The Nigerian Export Promotion Council (NEPC) has assured beneficiaries of the $50 million Women Exporters in the Digital Economy (WEIDE) Fund to expect the first tranche of grants in the first quarter of 2026, following the completion of ongoing capacity-building and compliance processes.

The assurance was given during a Town Hall Meeting for WEIDE Fund beneficiaries held in Abuja over the weekend. The gathering provided an opportunity to review progress made since the launch of the initiative in August 2025.

The $50 million WEIDE Fund is a global initiative by the WTO and ITC to empower women-led businesses in developing countries, especially Nigeria, by providing training, finance, and market access for digital trade, helping them grow from small enterprises to global players through support like grants and mentorship, as seen in its launch phase benefiting 146 Nigerian women entrepreneurs.

Speaking at the event, the chief executive of NEPC, Mrs Nonye Ayeni, called on beneficiaries to maximize the opportunities provided by the programme, emphasizing the progress made and the milestones achieved since its launch.

Mrs Ayeni said the engagement was meant to review the programme’s achievements, identify areas for improvement, and strengthen support for the beneficiaries.

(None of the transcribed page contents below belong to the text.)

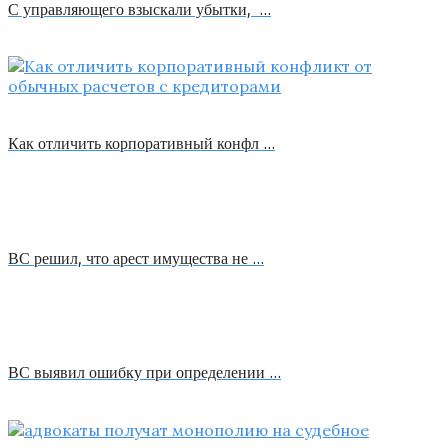
С управляющего взыскали убытки, …
Как отличить корпоративный конфл …
ВС решил, что арест имущества не …
ВС выявил ошибку при определении …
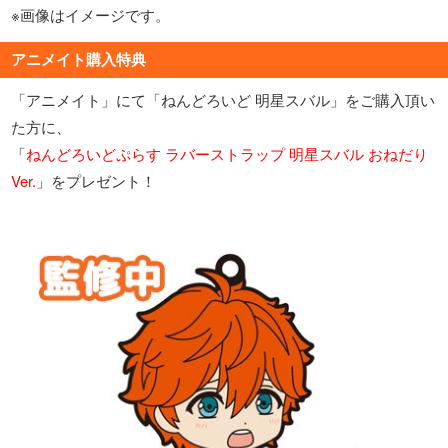
※画像はイメージです。
アニメイト購入特典
「アニメイト」にて「ねんどろいど 明星スバル」をご購入頂い
た方に、
「
ねんどろいどぷらす ラバーストラップ 明星スバル おねだり
Ver.
」をプレゼント！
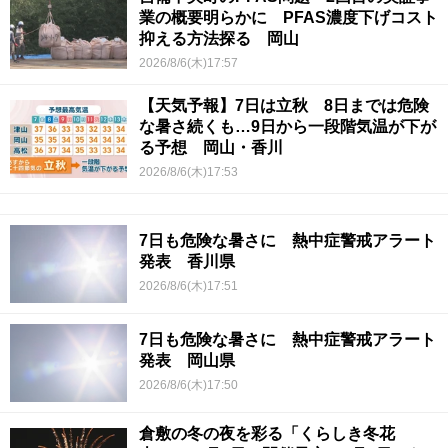
業の概要明らかに PFAS濃度下げコスト
抑える方法探る 岡山
2026/8/6(木)17:57
【天気予報】7日は立秋 8日までは危険
な暑さ続くも…9日から一段階気温が下が
る予想 岡山・香川
2026/8/6(木)17:53
7日も危険な暑さに 熱中症警戒アラート
発表 香川県
2026/8/6(木)17:51
7日も危険な暑さに 熱中症警戒アラート
発表 岡山県
2026/8/6(木)17:50
倉敷の冬の夜を彩る「くらしき冬花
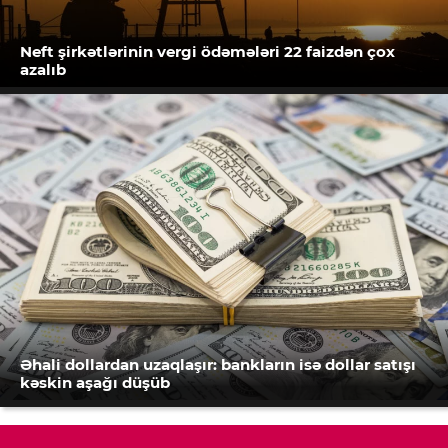
Neft şirkətlərinin vergi ödəmələri 22 faizdən çox
azalıb
Əhali dollardan uzaqlaşır: bankların isə dollar satışı
kəskin aşağı düşüb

“So, it’s time for us to get together at the end of the year to see how far we’ve gone, how well we’ve done, and what we need to do to make it better and support them more effectively through the WEIDE Fund,” she said.

Mrs Ayeni highlighted the significant capacity-building activities conducted for the 146 selected women entrepreneurs, noting that top-tier coaches and trainers had been deployed immediately after the official launch by the Director General of the World Trade Organisation (WTO), Mrs Ngozi Okonjo-Iweala.

“These coaches are exceptional. They’ve trained our beneficiaries in financial literacy, bookkeeping, soft skills, leadership, succession planning, and digital tools so they can compete globally,” she said.